Groupe d’Aix : L’économie dans la solution au conflit

Constitué d’économistes israéliens, palestiniens et européens, le Groupe d’Aix travaille sur les scénarios économiques pour promouvoir des solutions « gagnant-gagnant » au conflit israélo-palestinien. Trois membres de ce groupe informel présenteront leurs travaux au CCLJ le lundi 7 octobre 2013 à 20h30. Une table ronde organisée par J Call.

Ayant déjà noué des contacts académiques des deux côtés de la Ligne verte, Gilbert Benhayoun, professeur d’économie à l’Université d’Aix-en-Provence, décide d’inviter en 2002 des Israéliens et des Palestiniens à Aix-en-Provence alors que l’intifada les sépare progressivement. « Au départ, nous ne savions pas ce que nous ferions », se souvient Gilbert Benhayoun. « Nous avons commencé par un tour d’horizon et ensuite, nous sommes entrés dans le vif du sujet. Bien que l’économie n’ait pas la primauté sur le politique, elle n’en est pas pour autant secondaire. Un échec économique peut remettre en cause tout accord politique. Nous avons donc travaillé pour échafauder un accord économique entre Palestiniens et Israéliens ».
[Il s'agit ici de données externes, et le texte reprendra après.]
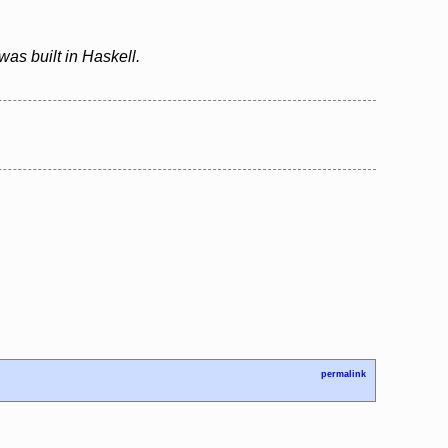
as built in Haskell.
permalink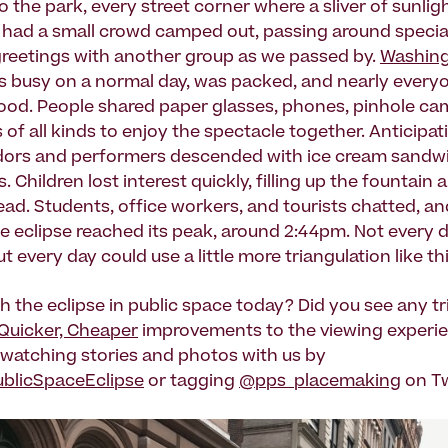
 the park, every street corner where a sliver of sunlig
 had a small crowd camped out, passing around specia
reetings with another group as we passed by.
Washing
is busy on a normal day, was packed, and nearly every
od. People shared paper glasses, phones, pinhole ca
of all kinds to enjoy the spectacle together. Anticipat
dors and performers descended with ice cream sandw
. Children lost interest quickly, filling up the fountai
ead. Students, office workers, and tourists chatted, an
he eclipse reached its peak, around 2:44pm. Not every 
ut every day could use a little more triangulation like thi
h the eclipse in public space today? Did you see any tr
 Quicker, Cheaper
improvements to the viewing experi
watching stories and photos with us by
blicSpaceEclipse
or tagging
@pps_placemaking
on Tw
La discussion s’est avérée fructueuse, à tel point qu’ils ont élaboré un document sur les fondamentaux politiques. L’idée de se constituer en groupe permanent s’est aussi imposée aux participants. C’est ainsi qu’est né le Groupe d’Aix. Présidé par Jacques Benhayoun, il rassemble des personnalités aussi diverses que Ron Pundak, l’ancien directeur du Centre Peres pour la paix et négociateur des Accords d’Oslo, Arie Arnon, professeur d’économie à l’Université Ben Gourion, Saeb Bamya, ancien vice-ministre de l’Economie de l’Autorité palestinienne, Samir Hazboun, professeur d’économie appliquée à l’Université Al-Quds (Jérusalem), etc.

Climat de confiance

Le Groupe d’Aix a ensuite travaillé sur une feuille de route économique destinée à accompagner la Feuille de route du Président Bush. Le document que les membres du Groupe d’Aix ont rédigé a été présenté en 2004 à Bruxelles et à Washington. Jugé sérieux par les Américains et les Européens, il a également été soumis au gouvernement israélien et à l’Autorité palestinienne. « Un diplomate français m’a confié que nous avions réussi notre mission parce que nous avons respecté quatre conditions essentielles », rapporte Gilbert Benhayoun. « Nous n’avons pas cherché la publicité, nous n’avons travaillé qu’avec des experts, nous avons respecté notre calendrier indépendamment des événements sur le terrain, et enfin, nous avons réussi à créer un climat de confiance dans le groupe, si bien qu’un membre palestinien du groupe a admis que lorsque les participants s’exprimaient, il en arrivait à oublier sa nationalité ». La règle
de Chatham House (selon laquelle tout ce qui se dit ne peut se répéter qu’à condition de ne pas mentionner qui en est l’auteur) a d’ailleurs été scrupuleusement respectée.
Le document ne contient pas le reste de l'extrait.